**AIM OF THE TASK**: Only one stretch of the data below is wanted: the lines starting at the one with "Example: An employer offers" and ending at the one with "Indirect Discrimination –Indirect", both included, given again exactly.
____________________
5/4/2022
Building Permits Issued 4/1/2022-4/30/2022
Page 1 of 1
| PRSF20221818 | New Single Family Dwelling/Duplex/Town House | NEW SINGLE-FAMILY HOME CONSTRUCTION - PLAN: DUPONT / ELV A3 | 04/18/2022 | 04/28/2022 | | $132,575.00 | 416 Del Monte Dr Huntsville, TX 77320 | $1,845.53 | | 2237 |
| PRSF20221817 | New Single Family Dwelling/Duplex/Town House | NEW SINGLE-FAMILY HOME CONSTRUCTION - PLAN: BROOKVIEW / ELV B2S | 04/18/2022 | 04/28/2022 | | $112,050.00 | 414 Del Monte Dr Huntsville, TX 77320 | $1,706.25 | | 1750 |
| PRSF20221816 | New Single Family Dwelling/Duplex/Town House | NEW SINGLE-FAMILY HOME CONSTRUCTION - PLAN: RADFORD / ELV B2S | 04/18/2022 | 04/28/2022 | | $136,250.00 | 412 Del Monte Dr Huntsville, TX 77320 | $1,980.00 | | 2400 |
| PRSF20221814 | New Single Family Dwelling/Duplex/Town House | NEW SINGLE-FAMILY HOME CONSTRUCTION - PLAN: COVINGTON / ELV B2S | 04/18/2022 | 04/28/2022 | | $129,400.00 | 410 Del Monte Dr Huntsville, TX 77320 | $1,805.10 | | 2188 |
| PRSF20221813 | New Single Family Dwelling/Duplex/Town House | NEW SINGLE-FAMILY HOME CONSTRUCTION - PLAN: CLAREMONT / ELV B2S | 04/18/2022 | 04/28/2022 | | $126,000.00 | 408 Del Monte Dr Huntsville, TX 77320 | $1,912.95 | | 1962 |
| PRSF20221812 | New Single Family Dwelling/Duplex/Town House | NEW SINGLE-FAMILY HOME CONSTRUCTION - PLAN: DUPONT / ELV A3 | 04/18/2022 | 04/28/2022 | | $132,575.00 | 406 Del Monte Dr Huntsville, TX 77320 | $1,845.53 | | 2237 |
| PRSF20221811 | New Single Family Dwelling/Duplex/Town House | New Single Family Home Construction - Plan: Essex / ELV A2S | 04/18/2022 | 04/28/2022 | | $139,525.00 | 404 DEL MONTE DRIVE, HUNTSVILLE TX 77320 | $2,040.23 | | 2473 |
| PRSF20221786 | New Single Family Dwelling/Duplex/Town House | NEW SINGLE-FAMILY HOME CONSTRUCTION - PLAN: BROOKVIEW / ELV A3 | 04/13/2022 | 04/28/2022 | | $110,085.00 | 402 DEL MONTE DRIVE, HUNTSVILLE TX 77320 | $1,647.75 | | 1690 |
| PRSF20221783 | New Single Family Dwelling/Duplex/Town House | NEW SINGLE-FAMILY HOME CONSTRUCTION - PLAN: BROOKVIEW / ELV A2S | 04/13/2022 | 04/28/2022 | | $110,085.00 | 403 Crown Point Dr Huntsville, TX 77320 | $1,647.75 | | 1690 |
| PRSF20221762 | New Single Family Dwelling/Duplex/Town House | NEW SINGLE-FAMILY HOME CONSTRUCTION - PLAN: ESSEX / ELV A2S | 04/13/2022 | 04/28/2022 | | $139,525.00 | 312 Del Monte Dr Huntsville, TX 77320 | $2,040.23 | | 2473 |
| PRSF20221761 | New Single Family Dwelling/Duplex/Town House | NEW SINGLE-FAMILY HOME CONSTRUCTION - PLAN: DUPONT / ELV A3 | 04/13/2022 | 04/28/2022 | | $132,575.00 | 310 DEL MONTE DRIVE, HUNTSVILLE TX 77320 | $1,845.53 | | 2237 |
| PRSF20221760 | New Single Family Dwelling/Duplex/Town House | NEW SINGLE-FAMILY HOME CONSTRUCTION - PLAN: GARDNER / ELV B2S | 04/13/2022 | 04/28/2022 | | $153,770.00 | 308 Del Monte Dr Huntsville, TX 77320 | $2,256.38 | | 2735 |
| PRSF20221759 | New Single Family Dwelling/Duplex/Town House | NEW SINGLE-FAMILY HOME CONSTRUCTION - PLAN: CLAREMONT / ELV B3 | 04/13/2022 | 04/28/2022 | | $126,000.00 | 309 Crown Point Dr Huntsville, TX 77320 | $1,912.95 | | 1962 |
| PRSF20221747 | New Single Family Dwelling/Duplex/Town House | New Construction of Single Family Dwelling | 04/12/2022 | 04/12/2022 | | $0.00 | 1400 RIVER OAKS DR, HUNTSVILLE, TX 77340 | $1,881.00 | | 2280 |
____________________
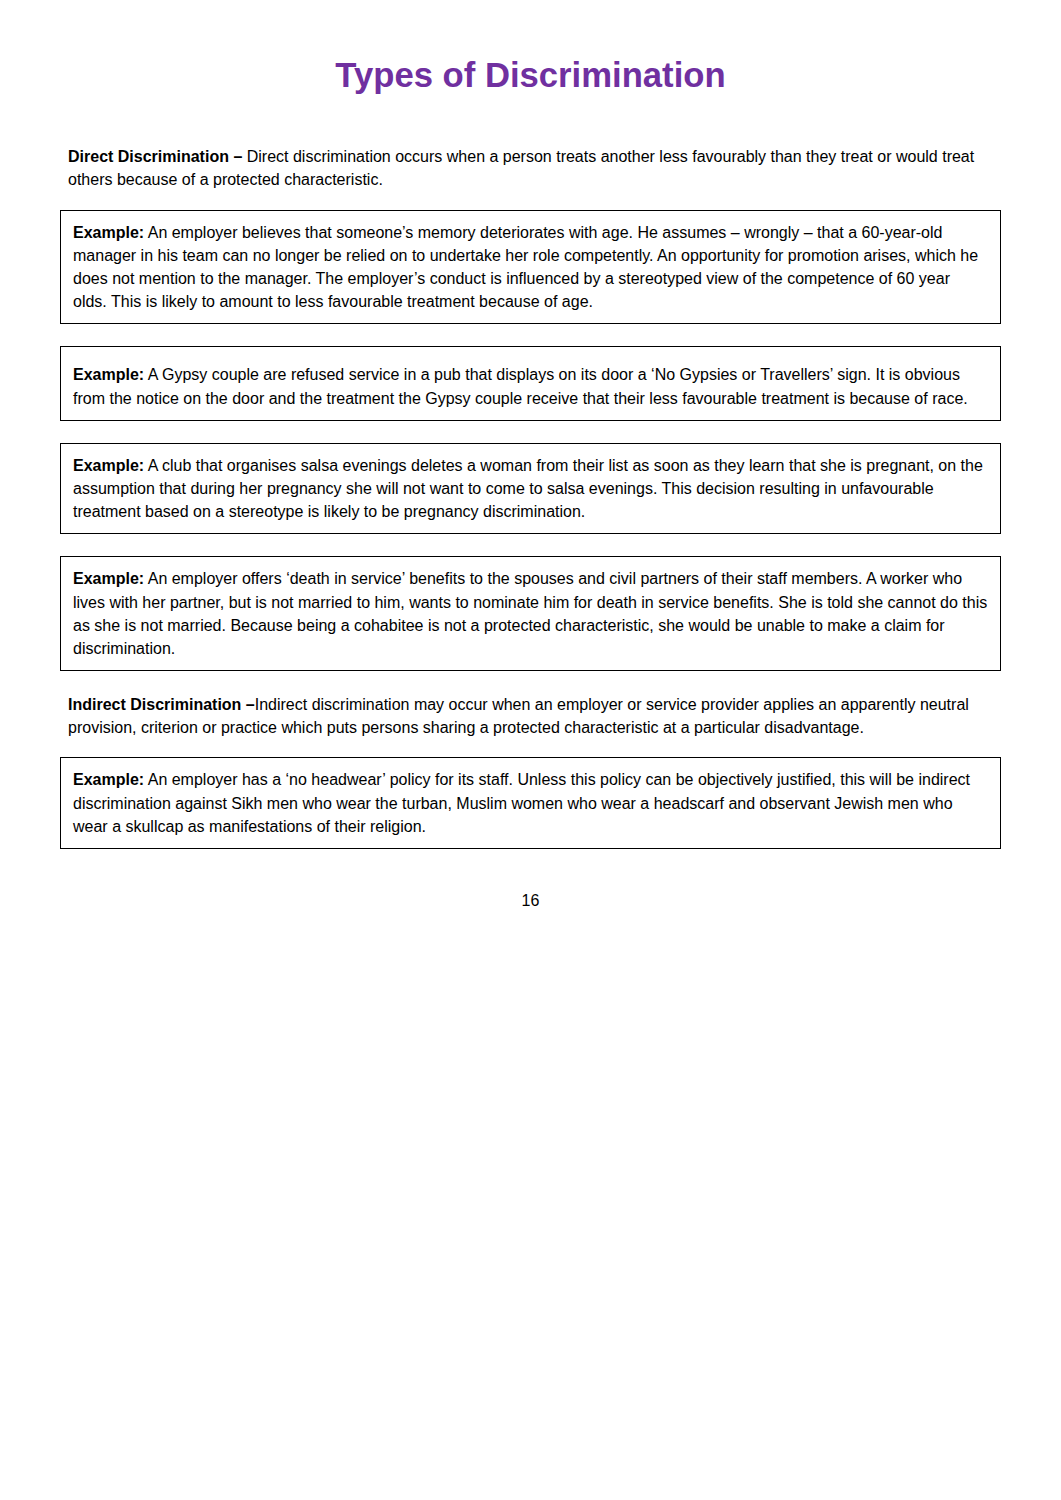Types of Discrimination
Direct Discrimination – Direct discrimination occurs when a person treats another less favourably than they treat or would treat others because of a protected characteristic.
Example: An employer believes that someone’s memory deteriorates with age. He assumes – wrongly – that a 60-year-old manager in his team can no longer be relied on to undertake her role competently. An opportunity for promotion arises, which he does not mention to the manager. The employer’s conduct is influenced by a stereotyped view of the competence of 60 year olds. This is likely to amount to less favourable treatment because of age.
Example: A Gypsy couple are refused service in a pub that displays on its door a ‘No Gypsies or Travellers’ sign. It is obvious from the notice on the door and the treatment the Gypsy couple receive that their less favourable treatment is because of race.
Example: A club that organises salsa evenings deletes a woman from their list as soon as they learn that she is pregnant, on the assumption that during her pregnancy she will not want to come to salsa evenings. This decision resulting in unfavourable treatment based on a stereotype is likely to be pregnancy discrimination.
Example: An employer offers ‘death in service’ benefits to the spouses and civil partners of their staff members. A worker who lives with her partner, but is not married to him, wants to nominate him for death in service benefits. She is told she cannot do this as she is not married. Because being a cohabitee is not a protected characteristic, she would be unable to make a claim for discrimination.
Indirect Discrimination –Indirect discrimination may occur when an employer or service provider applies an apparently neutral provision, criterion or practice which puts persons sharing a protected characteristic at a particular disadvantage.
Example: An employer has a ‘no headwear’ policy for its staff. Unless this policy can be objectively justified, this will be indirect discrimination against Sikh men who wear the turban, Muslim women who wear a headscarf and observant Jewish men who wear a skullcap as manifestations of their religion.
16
____________________
**RESPONSE BELOW**:
Example: An employer offers ‘death in service’ benefits to the spouses and civil partners of their staff members. A worker who lives with her partner, but is not married to him, wants to nominate him for death in service benefits. She is told she cannot do this as she is not married. Because being a cohabitee is not a protected characteristic, she would be unable to make a claim for discrimination.
Indirect Discrimination –Indirect discrimination may occur when an employer or service provider applies an apparently neutral provision, criterion or practice which puts persons sharing a protected characteristic at a particular disadvantage.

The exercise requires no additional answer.